Zero or near-zero premium plans proliferated as the subsidies approached or exceeded the premiums. In 2024, 90% of subsidy-eligible enrollees had access to plans with net premiums of $10 a month or less.
Higher enrollment brings more taxpayer dollars to insurers and brokers while providing political talking points for Democrats. It also creates incentives for fraud, as evidenced by findings from the Justice Department, the Paragon Health Institute and the Government Accountability Office. In a GAO report, 23 of 24 fictitious applications were approved for premium subsidies, and 18 were still covered a year later.
Reckless subsidies lured legitimate enrollees into ObamaCare plans who would otherwise have used employer-sponsored insurance, crowding out private funding with taxpayer dollars. We found that the market size for unsubsidized ObamaCare plans shrank by a quarter, from $23 billion in 2014 to $17 billion in 2024. ObamaCare is a poor value, a product few Americans would voluntarily purchase without subsidies.
Congress has thrown taxpayers under the bus—forcing them to pay for nearly the entire ballooning cost of subsidized ObamaCare plans, including fraudulent ones.

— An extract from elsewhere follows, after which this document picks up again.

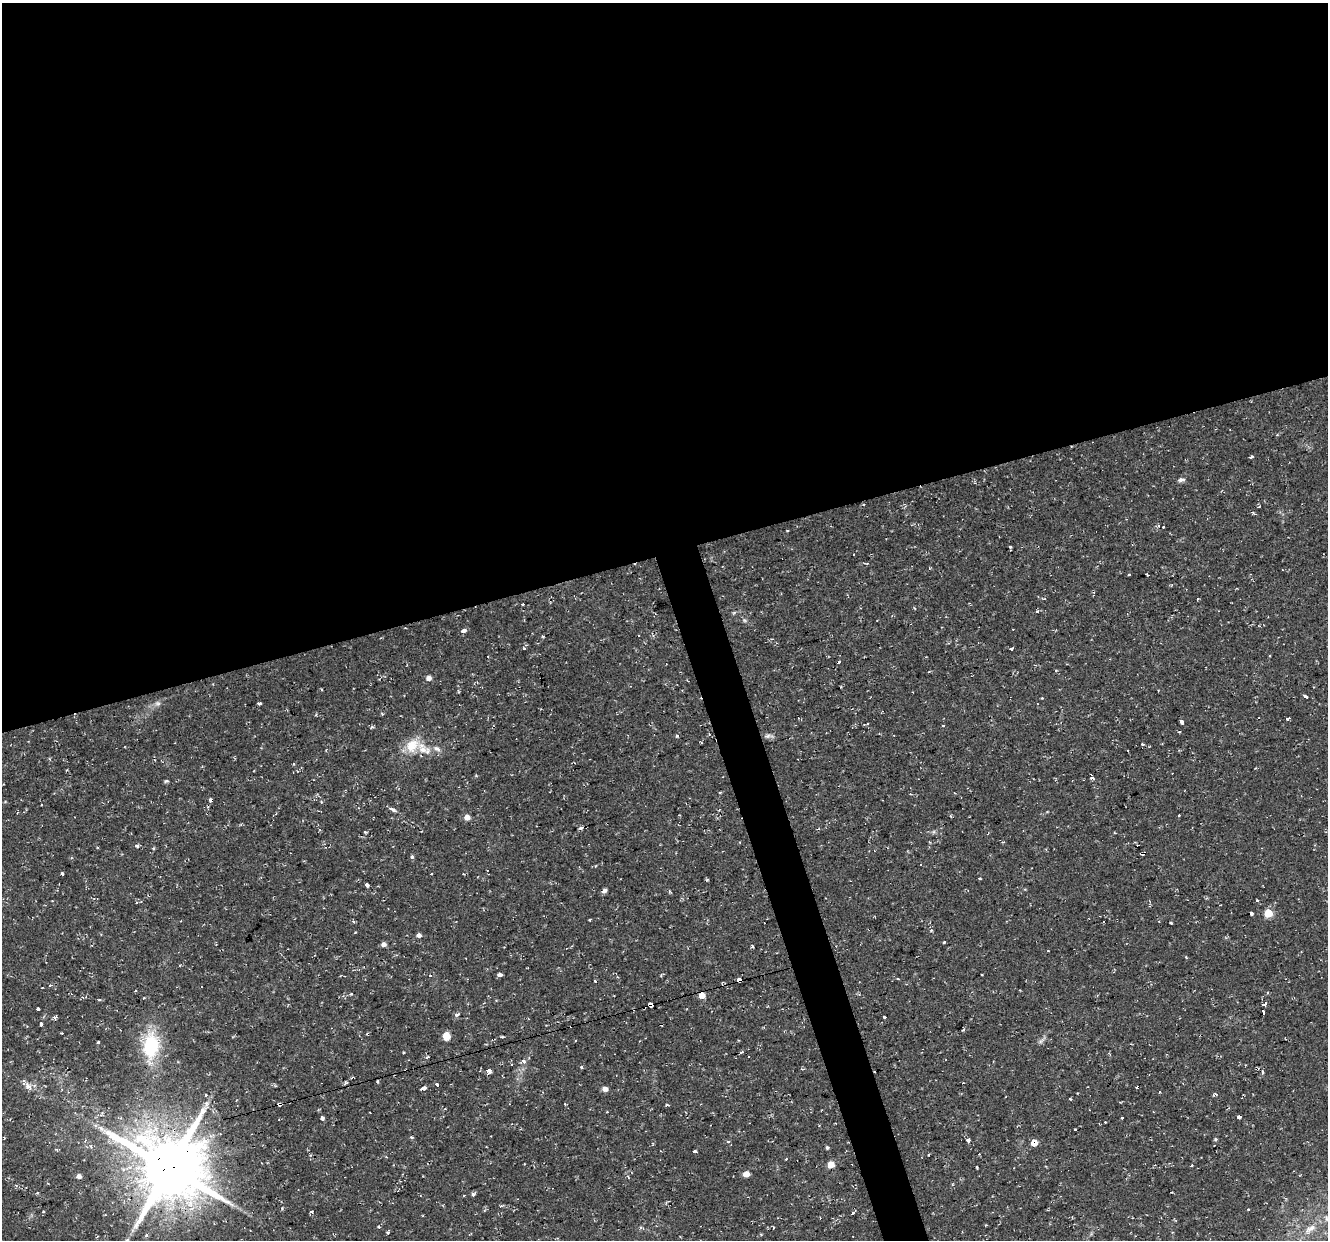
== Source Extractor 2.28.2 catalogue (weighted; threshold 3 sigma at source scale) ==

Taxpayers in employer-sponsored plans are also saddled with higher premiums, higher prices and stagnant care delivery caused by ObamaCare’s market distortions.
What Congress sold to the American people as targeted assistance for lower-income families has become a broad entitlement with no spending limit. ObamaCare’s structural flaws and subsidy design are a direct attack on taxpayers’ hard work, sacrifice and discipline. Taxpayers, who keep the economy running and sustain care for the most vulnerable, deserve empathy and justice.
Ms. Bai is a professor of health policy and management at Johns Hopkins University. Ms. Plummer is a professor of accounting and medical education at Texas Christian University.